The Palestinian strategy at the UN has always been about converting victimhood and grievance into political gain. In this regard, its approach to the Security Council is wholly consistent with the way it promotes its interests either directly or through Arab proxies in the UN General Assembly, the Human Rights Council, the cultural body UNESCO and the exclusively Palestinian refugee organisation UNRWA.

UNSC 2334 promotes the myth that “settlement growth” (including, as it says, “natural growth” – housing extensions built to allow for growing families) endangers the viability of a two-state outcome. In reality, settlements take up less than two per cent of the West Bank and growth is largely limited to within settlement boundaries.

It fails to distinguish between settlement blocs near Jerusalem and Tel Aviv – where most Israeli settlers live and all serious observers concede will remain part of Israel under any conceivable two state outcome – and isolated outposts.

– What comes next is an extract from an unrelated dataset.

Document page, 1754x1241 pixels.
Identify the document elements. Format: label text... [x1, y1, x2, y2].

It makes no mention of mutually agreed land swaps – a principle that the Palestinians have essentially accepted in prior negotiations.

Even worse, it includes Jewish neighbourhoods in Jerusalem, home to hundreds of thousands of people and, absurdly, even the Jewish Quarter of the Old City and the Western Wall of the biblical Jewish temple, to be “Palestinian territory occupied since 1967”.

In short, the language of Resolution 2334 is a major setback for peace because it erases hard-earned compromises on a number of issues made in previous rounds of negotiations.

Former Israeli ambassador to Canada Alan Baker, one of the drafters of the 1993 Oslo Accords, asked: “Why would the Palestinians want to negotiate with Israel on these things if they’ve got a Security Council resolution that basically determines that east Jerusalem and all the territories belong to them?

“Why should they go and negotiate – and compromise, because negotiating includes compromising? Why should they do this when they know that they can run to the international community and get whatever they want?”

Indeed, as Baker is aware, by making explicit reference to the 1967 lines, the resolution also violates the Oslo Accords – a binding piece of international law signed by Israel and the PLO, which made clear that the issue of borders and the character of the Palestinian governance would be a matter subject to negotiation alone.

Meanwhile, this resolution undermines Resolution 242, passed after exhaustive deliberation between the world powers in the aftermath of the 1967 war. The wisdom of 242 was that it made space for peace between Israel and its neighbours possible by leaving the details to be sorted out in direct negotiations between the parties themselves. The result, as we know, was two successful peace agreements with Egypt and Jordan.

By prejudging the outcome of Israeli-Palestinian negotiations, Resolution 2334 betrays the trust between Israel and the US, making Israel feel less secure about taking risks for peace; it violates previous signed agreements and weakens Resolution 242, giving Israel little incentive to trust that the international community will ensure the security arrangements of any future peace agreement will be respected; it deprives Israel of valuable bargaining chips that the Palestinian leadership can use to sell a peace agreement to their people; and it drives a wedge into the link between Palestinian statehood and the end of the conflict.

The damage of Resolution 2334 is not irreversible but will pose a formidable challenge to peacemaking now and in the future.

Dr Rubenstein is executive director of the Australia/Israel and Jewish Affairs Council. He formerly lectured in Middle East politics at Monash University.